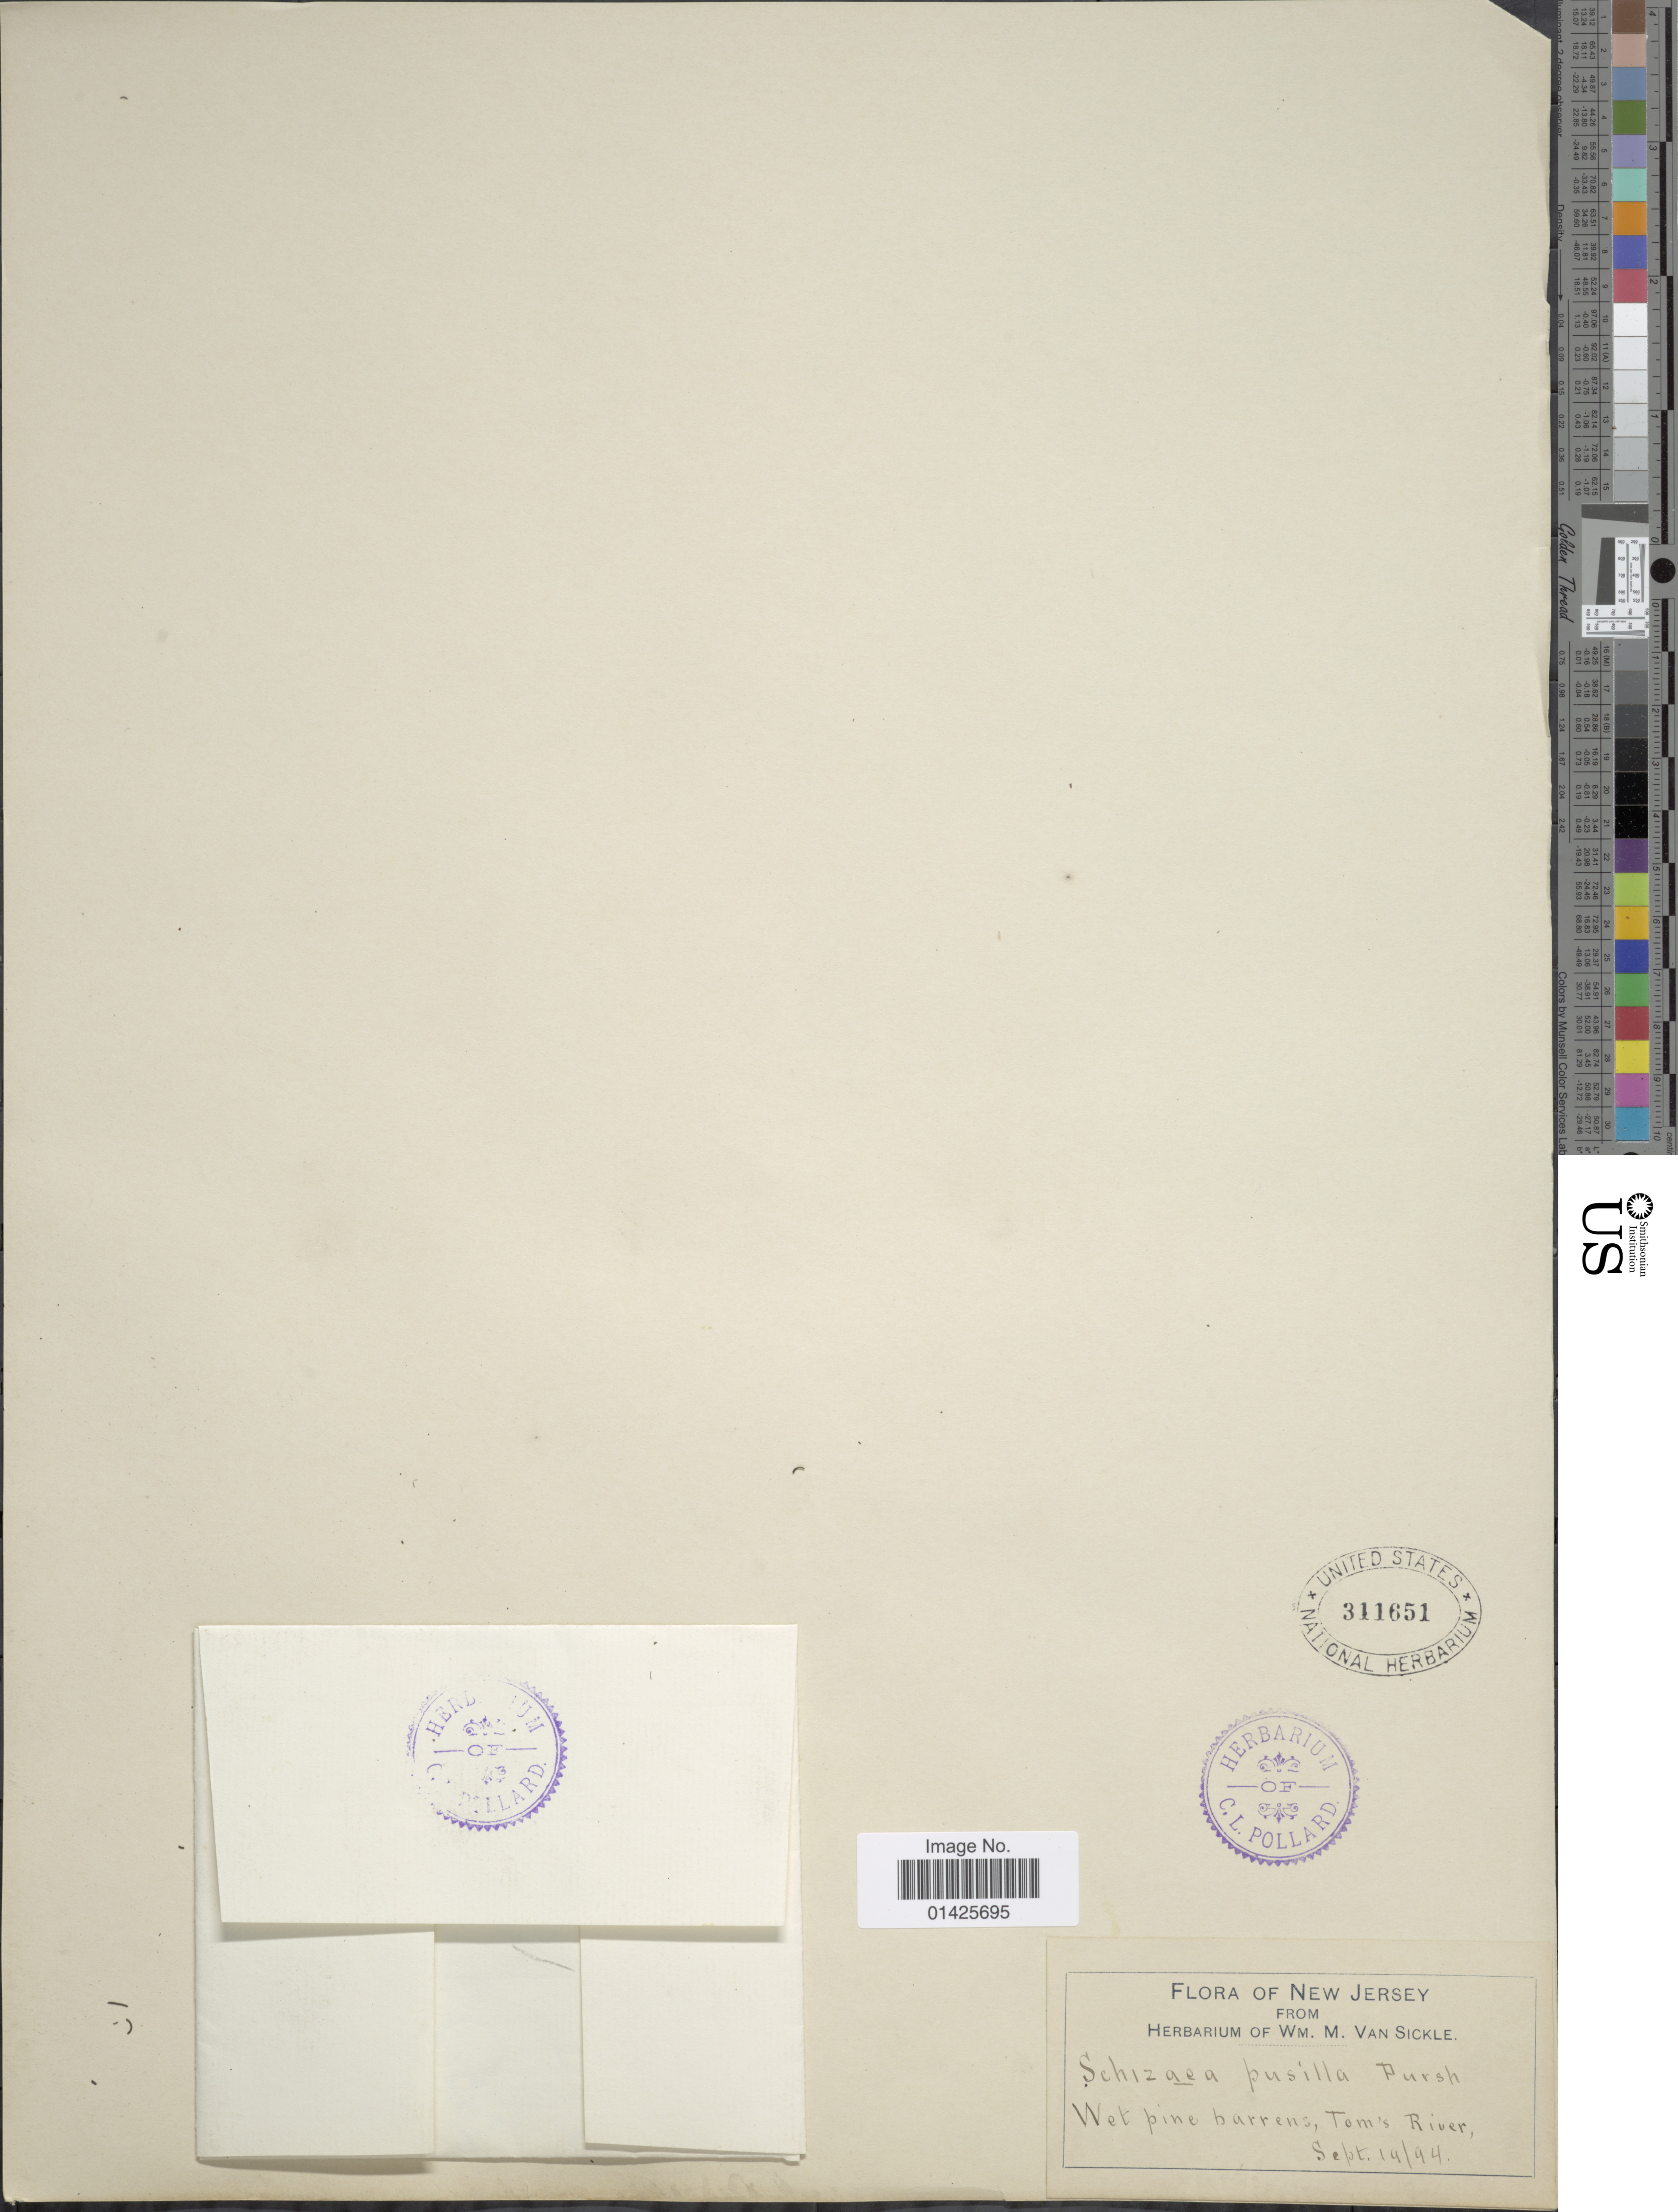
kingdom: Plantae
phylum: Tracheophyta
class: Polypodiopsida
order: Schizaeales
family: Schizaeaceae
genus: Schizaea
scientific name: Schizaea pusilla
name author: Pursh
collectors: ex herb. Wm. M. Van Sickle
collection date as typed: Transcribed d/m/y: 14/9/94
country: United States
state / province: New Jersey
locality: Wet pine barrens, Tom's River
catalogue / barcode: US 311651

==================================================

» **SET EXERCISE**: Lay out every entry above as a two-column CSV with the headers input and output, one row per entry. Put the entry's text under input and its answer under output, each as a single quoted field with line breaks replaced by spaces, and leave out the pictures.

» **THE REPLY**:
input,output
"kingdom:","Plantae"
"phylum:","Tracheophyta"
"class:","Polypodiopsida"
"order:","Schizaeales"
"family:","Schizaeaceae"
"genus:","Schizaea"
"scientific name:","Schizaea pusilla"
"name author:","Pursh"
"collectors:","ex herb. Wm. M. Van Sickle"
"collection date as typed:","Transcribed d/m/y: 14/9/94"
"country:","United States"
"state / province:","New Jersey"
"locality:","Wet pine barrens, Tom's River"
"catalogue / barcode:","US 311651"